By Nuru Ahmed

Kenya’s efforts to battle the desert locusts is likely to stall due to insufficient funds to sustain the exercise. The country urgently needs USD 8 million to continue battling the second wave of desert locusts invasion reported in November 2020.

Hamisi Williams, the Deputy Country Director for Food and Agriculture Organization (FAO) expressed his fears that if more funds are not urgently disbursed, the aerial spraying might stop by the end of March.

Hamisi Williams, Kenya Deputy Director of FAO Representative.

Mr Williams said FAO had requested for USD8 million from the donors to help combat the locust menace but so far it has only received USD2 million.

“We anticipate that the current funds can only sustain aerial services up to the end of March after which we would require more money to continue with the exercise,” said Mr Williams.

Mr Williams, however, said other methods of controlling these pests such as ground spraying by use of hand held pumps and car mounted sprayers will continue.

The Government of Kenya allocated Sh1.9 billion for fighting against locusts in the recently released supplementary budget. It also established eight control bases in Isiolo, Marsabit, Masinga, Garissa, Turkana (Lodwar), Mandera, Lamu (Witu) and Taita Taveta to coordinate desert locust management operations.

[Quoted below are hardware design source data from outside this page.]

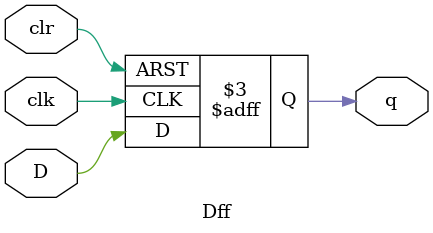
<source format=v>
`timescale 1ns / 1ps

module Dff(

    input wire clk ,
    input wire clr,
    input wire D,
    output reg q
    );

always @(posedge clk or posedge clr)
		if (clr == 1)
				q <= 0;
		else 
				q<= D;

endmodule


</source>
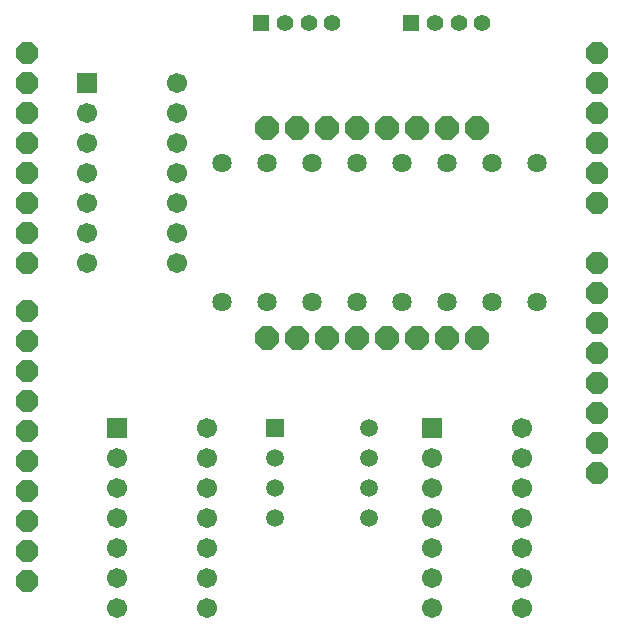
<source format=gbr>
G04 EAGLE Gerber RS-274X export*
G75*
%MOMM*%
%FSLAX34Y34*%
%LPD*%
%INSoldermask Bottom*%
%IPPOS*%
%AMOC8*
5,1,8,0,0,1.08239X$1,22.5*%
G01*
G04 Define Apertures*
%ADD10R,1.491200X1.491200*%
%ADD11C,1.491200*%
%ADD12R,1.701800X1.701800*%
%ADD13C,1.701800*%
%ADD14P,2.034460X8X112.500000*%
%ADD15P,2.144431X8X292.500000*%
%ADD16C,1.633200*%
%ADD17R,1.411200X1.411200*%
%ADD18C,1.411200*%
D10*
X235343Y317500D03*
D11*
X235343Y292100D03*
X235343Y266700D03*
X235343Y241300D03*
X314743Y241300D03*
X314743Y266700D03*
X314743Y292100D03*
X314743Y317500D03*
D12*
X101600Y317500D03*
D13*
X101600Y292100D03*
X101600Y266700D03*
X101600Y241300D03*
X101600Y215900D03*
X101600Y190500D03*
X101600Y165100D03*
X177800Y165100D03*
X177800Y190500D03*
X177800Y215900D03*
X177800Y241300D03*
X177800Y266700D03*
X177800Y292100D03*
X177800Y317500D03*
D14*
X25400Y533400D03*
X508000Y508000D03*
X25400Y558800D03*
X25400Y584200D03*
X25400Y609600D03*
X25400Y635000D03*
X25400Y508000D03*
X25400Y482600D03*
X25400Y457200D03*
X25400Y416560D03*
X25400Y391160D03*
X25400Y365760D03*
X25400Y340360D03*
X25400Y314960D03*
X25400Y289560D03*
X25400Y264160D03*
X25400Y238760D03*
X508000Y533400D03*
X508000Y558800D03*
X508000Y584200D03*
X508000Y609600D03*
X508000Y635000D03*
X508000Y457200D03*
X508000Y431800D03*
X508000Y406400D03*
X508000Y381000D03*
X508000Y355600D03*
X508000Y330200D03*
X25400Y213360D03*
X25400Y187960D03*
X508000Y304800D03*
X508000Y279400D03*
D12*
X76200Y609600D03*
D13*
X76200Y584200D03*
X76200Y558800D03*
X76200Y533400D03*
X76200Y508000D03*
X76200Y482600D03*
X76200Y457200D03*
X152400Y457200D03*
X152400Y482600D03*
X152400Y508000D03*
X152400Y533400D03*
X152400Y558800D03*
X152400Y584200D03*
X152400Y609600D03*
D12*
X368300Y317500D03*
D13*
X368300Y292100D03*
X368300Y266700D03*
X368300Y241300D03*
X368300Y215900D03*
X368300Y190500D03*
X368300Y165100D03*
X444500Y165100D03*
X444500Y190500D03*
X444500Y215900D03*
X444500Y241300D03*
X444500Y266700D03*
X444500Y292100D03*
X444500Y317500D03*
D15*
X406400Y393700D03*
X381000Y393700D03*
X355600Y393700D03*
X330200Y393700D03*
X304800Y393700D03*
X279400Y393700D03*
X254000Y393700D03*
X228600Y393700D03*
X406400Y571500D03*
X381000Y571500D03*
X355600Y571500D03*
X330200Y571500D03*
X304800Y571500D03*
X279400Y571500D03*
X254000Y571500D03*
X228600Y571500D03*
D16*
X457200Y423800D03*
X457200Y541400D03*
X419100Y423800D03*
X419100Y541400D03*
X381000Y423964D03*
X381000Y541564D03*
X342900Y423800D03*
X342900Y541400D03*
X304800Y423964D03*
X304800Y541564D03*
X266700Y423800D03*
X266700Y541400D03*
X228600Y423964D03*
X228600Y541564D03*
X190500Y423800D03*
X190500Y541400D03*
D17*
X351000Y660400D03*
D18*
X371000Y660400D03*
X391000Y660400D03*
X411000Y660400D03*
D17*
X224000Y660400D03*
D18*
X244000Y660400D03*
X264000Y660400D03*
X284000Y660400D03*
M02*

</source>
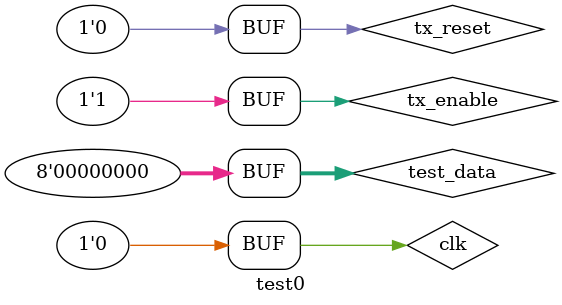
<source format=v>
module test0();
localparam CYCLES = 12;
reg clk = 1'b0;
reg tx_reset = 1'b0;
reg tx_enable = 1'b0;

wire dout;
reg [7:0] test_data = 8'b00000000;
wire [7+1+1+1:0] rx_data;

shift_reg_sipo #(11) sr(
	.clk(clk),
	.reset(),
	.datain(dout),
	.dataout(rx_data)
);

tx_module tm(
	.clk(clk),
	.reset(tx_reset),
	.enable(tx_enable),
	.data_in(test_data),
	.tx(dout)
);

initial begin
	$monitor("%b", rx_data);
	tx_enable = 1'b1;
	tx_reset = 1'b1;
	#1 tx_reset = 1'b0;
end

always @ (posedge clk) begin
	$display("Posedge");
end

initial repeat(CYCLES*2) begin
	#5 clk = ~clk;
end

endmodule


</source>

The new wave of the desert locust invasion currently destroying crops and pastures in northern Kenya threatens to spiral out of control, having spread to 17 counties in the country. Just to mention areas such as Mandera, Wajir, Garissa, Marsabit, Samburu, Isiolo, Meru, Tharaka Nithi, Tana River, Kilifi, Kitui, Machakos, Laikipia, Nakuru and Nyandarua counties have been invaded by the swarms.

The FAO Country Representative said there are immature swarms in northern and central counties, and in Kilifi County in upper Coast region. There are a few small immature swarms formed from previous breeding in the Coast region near Lamu and probably in adjacent areas of southern Somalia.

Mr Williams regretted that many swarms are highly mobile and the same swarm can be sighted several times. He noted that some were spotted in parts of the Rift Valley region, the country’s bread basket.

“The swarms of locusts now threaten the livelihoods of millions of people in Kenya as the conflicts in Yemen, Somalia and northern Ethiopia make it difficult for FAO to control the breeding and movement of the pests at the source,”Mr Williams lamented.

FAO Representative attributed the upsurge of locusts to favourable breeding grounds in the three countries where conflicts seems to persist. For instance, control measures including aerial spraying and mapping out breeding areas have been hampered by the fighting in Yemen, the largest breeding grounds of desert locusts.

“We have a second wave of desert locust just of the favourable breeding weather conditions in Ethiopia and Somalia,” FAO Representative in Kenya said. In fact, Yemen seems to be the gateway to the Horn of Africa because it is where the southerly winds begin to blow hence locusts cross over the Red Sea to the Horn of Africa,” Mr Williams emphasized.

He said the swarms can fly up to 150 kilometres a day with the wind. Surprisingly, a single square kilometre swarm can eat as much food in a day as 35,000 people may.

According to Hamadi Boga, Principal Secretary in Department for Agriculture Research of Ministry of Agriculture, Livestock, Fisheries and Irrigation in Kenya said intense ground and aerial control operations are in progress. This is to reduce current swarm populations so that the scale of the upcoming breeding may be lower.

Prof Boga said while control operations are underway, surveys are being conducted to flash out any swarms that could be breeding in northern Kenya.

“In the Horn of Africa, immature swarms continue to migrate southwards from breeding areas in eastern Ethiopia and central Somalia to southern Ethiopia and northern Kenya,” Prof Boga noted.

In Ethiopia, immature swarms are concentrating along the eastern side of the Harar Highlands in Oromia region as they move to southern areas of the country, including southern parts of the Rift Valley. There are also cross-border movements near Jijiga and northwest Somalia and along the southern border with Kenya.

According to FAO, by January 8, 2021 a few immature swarms were reported in Mwanga district in northeast Tanzania.